Miscellaneous ANGER and RAGE

Da Jints, dey is through for 2014. Talk of a potential off-season changes to the coaching staff should be tuned out, Tommy Coughlin, the coach of the 3-9 team said. He said that because he’ll probably be fired sooner than that.


Houston Texans QB Ryan Fitzpatrick, starting in place of the injured Ryan Mallett, passed for a personal-best six touchdowns — also a franchise record — as Houston routed the Tennessee Tuxedo Titans. Fitz went to jock school Harvard.


N is for Knowledge. Bo Pelini was dismissed as Nebraska’s head coach Sunday after a seven-year stagger marked by an inability to restore the football team to national prominence and too many embarrassing defeats. Like that Wisconsin game. Should have stayed in the Big 12, Huskers.

Pelini won at least nine games every season, but he never won a conference championship, and his teams lost four games in every season he completed. Pelini was 66-27 and led the Cornhuskers to three league championship games in the Big 12 and Big Ten.

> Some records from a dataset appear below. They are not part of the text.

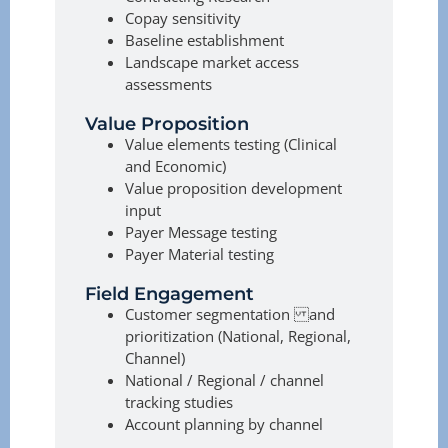
Copay sensitivity
Baseline establishment
Landscape market access
assessments
Value Proposition
Value elements testing (Clinical
and Economic)
Value proposition development
input
Payer Message testing
Payer Material testing
Field Engagement
Customer segmentation and
prioritization (National, Regional,
Channel)
National / Regional / channel
tracking studies
Account planning by channel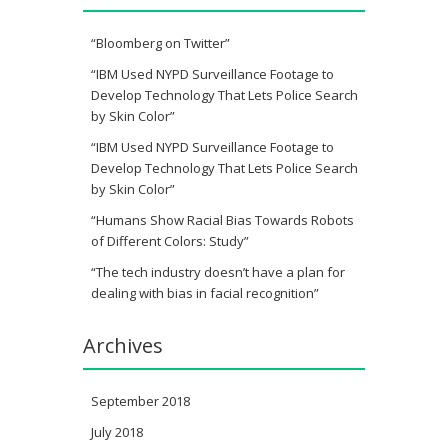
“Bloomberg on Twitter”
“IBM Used NYPD Surveillance Footage to
Develop Technology That Lets Police Search
by Skin Color”
“IBM Used NYPD Surveillance Footage to
Develop Technology That Lets Police Search
by Skin Color”
“Humans Show Racial Bias Towards Robots
of Different Colors: Study”
“The tech industry doesn’t have a plan for
dealing with bias in facial recognition”
Archives
September 2018
July 2018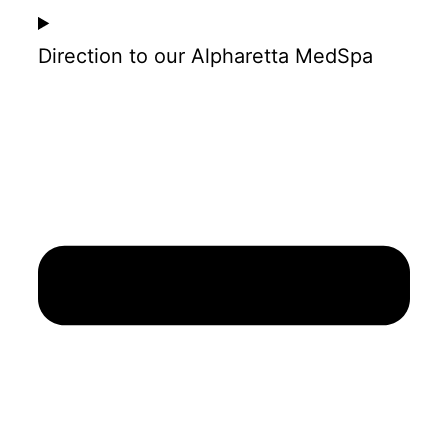
Direction to our Alpharetta MedSpa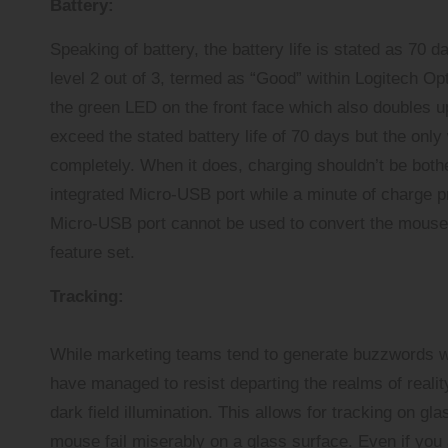
Battery:
Speaking of battery, the battery life is stated as 70 d
level 2 out of 3, termed as “Good” within Logitech Opt
the green LED on the front face which also doubles up
exceed the stated battery life of 70 days but the only
completely. When it does, charging shouldn’t be bothe
integrated Micro-USB port while a minute of charge pr
Micro-USB port cannot be used to convert the mouse i
feature set.
Tracking:
While marketing teams tend to generate buzzwords wit
have managed to resist departing the realms of reality
dark field illumination. This allows for tracking on gla
mouse fail miserably on a glass surface. Even if you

It took Huskers legendary coach Tom Osborne 8 years to win a conference title outright and 20 years to win a national championship.

The associate head coach, Barney “Pickin” Cotton, a Nebraska alumnus, will be the interim head coach.


The Chokeland Raiders set a new record for franchise futility. In the midst of a horrific 1-11 season, the Oakland Raiders suffered a historically terrible loss on Sunday, falling 52-0 to the St. Louis Rams at the Edward Jones Dome. The Rams started journeyman QB Shaun Hill, who beat the Raiders running and passing.

The massive humiliation was the second-worst defeat in the franchise’s 54 year history, falling just shy of a 55-0 drubbing by the Houston Oilers on September 9, 1961.

Interim head coach Tony “Baloney” Sparano guaranteed that interim tag would be permanent. And why does this hillbilly think he needs to wear sunglasses at a night game?


When discussing concussions and permanent brain injury among NFL players, does anyone want to the obvious?: Nobody should be playing tackle football after age 30. The wear and tear on joints and the noggin are just too much for anyone human being, especially since most men start playing football somewhere around the ninth grade. The damage from concussions is cumulative, and as it appears to be, permanent. But fans players and the NFLPA will never allow an age limit.